テーブルリーグゲーム
発売年不明/発売元不明
最初期の野球盤?
発売年・発売元ともに不明、謎だらけの野球盤。
サイズは35cm×35cmと小ぶり、筐体は厚紙、盤面裏には添え木。
所有する野球盤の中では別項にある「ポリー野球盤」が最も古いかと思っていたが、どうやら本機の方がさらに時を遡ることになりそうだ。
試合開始が「開戰」
付属の説明書は次のように記されている。
「この『ゲーム』は野球の縮小版であります。実際に球を投げ、バツト(原文ママ)で打つ、実践そのまゝ(原文ママ)の競技が出来、室内でリーグ戦が熱狂の裡に行われ、家族の人気の中心となります」
家族の人気の中心という言い回しからすると、本機が発売されたのは一般家庭にテレビが普及する以前であろうと容易に想像できる。
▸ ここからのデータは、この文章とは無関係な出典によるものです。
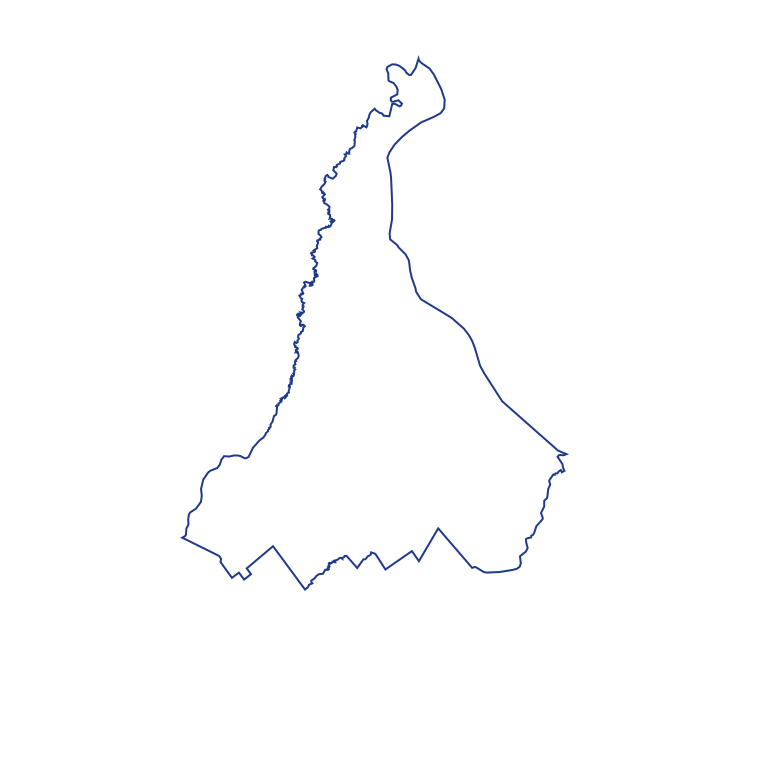 the district of Empedrado, Corrientes, Argentina, rotated 136°
{"feature_id": "61730980B73839587139252", "entity_name": "Empedrado", "entity_type": "district", "adm_level": 2, "iso_a3": "ARG", "parent_name": "Argentina", "parent_adm1": "Corrientes", "projection": "albers", "projection_center": [-58.733, -27.913], "detail": "fine", "context": "isolated", "style": "outline", "palette": "blue", "viewbox_px": 768, "rotation_deg": 136, "n_neighbors": 0, "source": "geoboundaries", "source_scale": "gbopen_adm2", "svg_char_len": 6166}
<svg xmlns="http://www.w3.org/2000/svg" viewBox="0 0 768 768"><g transform="rotate(136 384 384)"><path d="M635.9,413.6L622.1,375.0L622.7,371.3L625.3,369.5L628.0,350.2L619.4,349.1L620.5,340.5L611.8,339.6L610.8,346.7L576.5,344.4L583.6,291.0L579.8,290.7L577.5,291.7L574.0,290.4L573.8,292.0L573.0,293.1L569.2,292.4L566.2,292.9L562.9,292.4L559.7,289.9L555.3,291.2L553.7,289.4L553.1,290.2L552.3,289.4L551.6,291.0L550.9,290.3L549.9,290.6L549.9,292.0L548.3,292.1L548.2,293.3L547.4,293.2L546.5,291.7L545.1,291.5L544.5,292.0L542.8,289.5L542.2,290.1L542.2,291.3L539.5,289.9L536.8,289.7L535.7,288.8L535.4,287.1L534.8,287.8L533.0,287.2L531.8,287.7L530.3,286.3L531.1,270.2L520.8,272.2L519.1,270.9L514.9,271.3L513.2,270.5L512.1,270.6L510.2,271.8L508.2,267.8L511.8,249.6L480.0,244.4L481.9,232.3L445.3,242.5L448.3,190.5L445.8,189.3L445.0,187.8L442.8,179.3L441.0,176.9L431.4,168.4L420.6,160.9L416.8,158.8L413.4,158.3L410.1,160.0L405.9,165.6L398.4,164.9L394.6,166.2L392.0,170.9L389.8,173.7L388.8,173.8L384.7,171.5L383.4,172.5L381.3,172.0L379.2,172.7L373.1,175.9L363.8,176.6L362.7,177.6L360.7,182.1L353.9,184.6L349.9,188.7L345.7,188.7L338.6,194.5L334.3,196.2L332.6,199.4L331.6,200.0L325.0,201.3L324.1,200.0L322.9,200.6L321.2,199.3L318.9,199.7L316.5,199.2L317.4,197.0L314.5,196.2L313.3,199.6L311.3,202.3L309.7,211.1L307.3,211.2L304.3,208.0L301.5,206.8L305.1,215.3L311.0,289.6L304.4,322.5L302.2,330.4L293.4,347.3L290.8,353.4L289.0,360.2L288.1,368.3L289.4,384.6L298.6,419.4L296.8,428.1L294.7,431.3L290.3,441.0L286.5,447.3L280.3,455.5L278.4,462.4L278.6,472.1L278.0,474.8L279.1,483.7L275.5,488.3L263.8,496.9L253.6,507.2L236.1,526.9L232.6,531.4L224.4,544.4L219.4,546.8L209.9,548.9L199.2,549.2L189.4,548.5L175.6,546.4L161.9,541.3L155.0,539.5L149.2,540.5L142.8,546.4L137.9,556.6L133.1,572.2L132.1,579.4L134.1,588.8L134.1,592.4L133.2,594.0L141.6,589.4L149.7,587.6L151.0,588.4L151.4,589.8L151.7,592.8L151.0,594.5L151.1,597.2L152.0,602.3L153.5,605.5L156.0,608.2L161.1,609.7L163.5,608.7L165.1,604.6L169.8,599.3L169.9,598.2L168.0,593.7L168.6,589.2L169.9,586.0L173.3,583.1L180.1,585.2L181.9,583.5L182.3,581.9L181.4,580.7L176.6,578.1L176.3,573.2L178.3,572.4L179.9,572.9L181.6,578.1L183.6,579.7L194.2,572.9L198.0,577.4L197.5,578.3L197.7,580.5L198.8,582.0L199.7,586.6L199.5,588.5L205.0,588.7L207.7,587.7L210.3,586.0L213.5,585.1L215.1,582.6L217.5,581.0L218.5,580.9L219.5,584.9L220.4,585.0L220.8,584.0L223.4,584.3L225.1,587.1L228.5,585.1L229.4,585.6L230.7,585.3L230.4,584.1L230.9,583.3L231.7,583.3L233.2,581.4L236.0,580.1L236.2,579.0L239.9,575.8L242.9,575.9L245.0,576.7L246.9,576.0L249.0,573.8L249.9,574.9L250.0,576.5L251.8,575.6L252.7,576.3L253.0,574.3L256.4,573.7L256.7,572.7L257.8,572.5L261.2,574.2L262.5,573.2L265.6,574.3L266.3,574.2L266.7,573.2L267.7,573.2L269.2,574.8L272.1,572.9L271.9,568.3L273.8,567.2L278.1,567.2L280.2,571.5L279.6,572.1L279.6,573.8L281.1,574.1L284.1,573.1L284.0,572.2L285.4,571.8L285.8,571.0L285.5,570.1L288.1,569.2L291.5,569.3L294.7,568.4L294.5,566.4L295.8,564.3L295.4,563.5L294.5,563.7L294.8,561.5L298.6,561.3L298.9,560.3L298.0,557.9L298.9,557.3L299.5,558.2L300.4,558.0L300.5,556.7L301.3,555.8L300.2,552.2L300.1,549.3L302.0,547.9L303.1,548.3L303.6,547.4L302.9,546.6L304.3,545.3L305.2,545.9L306.0,545.1L305.3,543.3L306.4,541.8L308.1,540.8L307.4,540.6L307.4,539.6L306.7,538.9L307.8,538.3L306.1,536.8L306.2,535.9L308.2,536.0L309.6,537.5L310.0,535.8L313.2,534.7L313.9,534.9L313.9,536.1L315.2,535.7L316.4,537.4L317.1,536.8L321.1,539.1L322.1,538.7L324.1,539.7L324.9,539.4L326.9,537.4L326.5,535.1L327.1,533.0L329.4,533.1L329.6,532.2L332.1,533.6L333.0,533.2L332.9,531.9L333.5,531.2L336.6,529.9L337.7,528.1L341.6,528.9L341.2,528.0L341.6,527.2L342.6,527.3L345.0,528.9L345.7,528.7L345.6,527.4L346.4,526.6L345.7,525.7L345.6,523.6L348.2,523.8L347.4,521.7L347.4,520.7L348.3,520.0L347.9,517.5L350.9,515.9L354.2,516.4L355.1,515.8L353.9,512.9L354.7,512.1L355.3,513.1L356.0,513.1L357.9,510.7L356.1,510.1L356.1,508.8L356.7,507.8L358.3,508.1L357.9,509.0L358.5,509.5L358.9,508.8L361.0,508.8L362.3,506.7L363.3,506.2L364.4,506.7L364.5,507.5L366.6,507.8L366.4,506.8L365.5,506.3L366.6,504.8L367.7,505.1L369.1,506.2L367.5,507.2L367.3,508.1L369.4,512.1L371.0,512.6L372.3,508.9L374.0,508.9L373.9,509.7L377.8,508.9L379.2,505.2L380.0,505.1L380.1,505.9L381.0,506.5L381.7,505.8L383.5,506.3L384.2,502.8L383.8,502.0L385.3,501.5L386.0,499.8L385.2,497.7L387.4,497.6L388.6,496.3L387.9,495.9L388.4,495.3L390.9,494.6L391.0,491.9L392.0,491.3L393.1,491.6L394.2,493.3L394.5,491.6L397.1,491.3L397.6,492.2L396.1,493.5L396.9,494.2L398.6,494.2L398.9,493.4L398.5,492.3L398.9,491.7L399.8,491.6L400.2,486.9L403.0,485.6L403.7,484.7L403.6,483.5L402.8,483.2L402.0,483.7L400.8,482.6L400.9,480.5L402.7,480.7L405.7,478.5L407.5,479.1L408.6,478.1L411.6,478.7L413.0,477.7L413.8,475.7L416.3,475.2L416.9,474.1L418.5,474.3L419.0,476.2L420.7,475.3L421.5,474.0L421.2,472.8L422.2,472.4L421.2,470.1L421.5,469.3L423.9,469.7L424.1,468.8L425.3,468.3L423.7,467.6L423.9,466.6L424.7,466.6L424.8,464.9L426.0,463.4L427.7,462.5L431.1,462.6L431.4,461.6L432.1,462.1L433.1,461.6L434.1,459.7L436.1,460.1L437.6,458.6L436.9,457.8L437.8,457.2L437.8,456.1L439.2,456.2L440.7,454.5L441.8,454.6L441.9,453.5L443.6,452.6L444.3,454.2L445.8,453.7L445.4,452.8L446.0,452.3L447.2,452.5L447.0,451.7L448.1,451.7L447.6,450.7L448.3,450.0L449.9,450.2L449.6,449.0L450.4,448.3L451.3,449.0L453.3,449.1L454.0,448.5L453.1,448.2L453.6,447.3L457.6,445.1L458.3,443.9L460.3,444.5L461.7,443.1L462.4,444.2L463.3,444.3L463.9,443.7L463.6,442.9L464.4,442.6L465.4,442.8L465.2,444.0L465.9,444.5L468.0,445.0L467.6,444.2L469.0,443.3L469.1,444.2L470.2,444.1L470.4,442.7L473.6,443.2L474.3,442.2L475.2,442.2L475.9,443.2L477.0,443.1L476.8,441.9L481.5,437.7L483.3,436.9L485.3,437.4L490.5,434.3L493.7,433.7L495.4,431.9L497.3,432.2L497.6,431.4L499.5,431.4L500.1,430.6L503.4,430.7L504.1,430.0L507.9,429.3L513.0,429.9L522.7,429.1L532.1,425.6L534.8,426.4L535.9,427.6L537.3,431.9L539.2,434.5L541.6,436.8L545.7,439.3L549.2,443.2L553.9,442.4L557.9,440.1L562.4,439.4L569.0,442.2L571.9,442.5L580.4,440.8L588.5,435.6L592.7,430.2L597.5,426.4L606.0,424.9L612.6,426.3L615.2,425.6L618.9,422.6L622.3,418.7L626.5,417.4L631.1,413.2L632.9,412.8L635.9,413.6Z" fill="none" stroke="#1e3a8a" stroke-width="2"/></g></svg>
また、この後さらに読み進めと、競技方法が詳しく書かれているが、今日なら恐らく「試合開始」と表現されるべき箇所がなんと「開戰」となっている。もちろん「戦」の旧字だ。
以上を勘案すると、本機の発売は昭和20年代後半あたりと推測できる。しかしさすがに戦前ということはあるまい(未確認)。
野球盤の原風景
金属製のツメを自分の指で弾く形式の投球装置。極めてシンプルながらも、ツメを弾く強度により多少は投球速度に変化をつけられる。もちろん投球コースまではコントロールできず、直球一本勝負。
そうして投げ出された球を、その辺に転がっている木を荒っぽく削り出したかのようなゴツゴツしたバットでひっぱたく-。
まだテレビのない当時、夕食後、食器を片付けたちゃぶ台に乗せた本機を囲み、親子でゲームに興じる至福のひと時。
野球盤の、というよりむしろ、今となっては懐かしくも麗しい、一家団欒の原風景(という名の幻風景)が目に浮かぶ。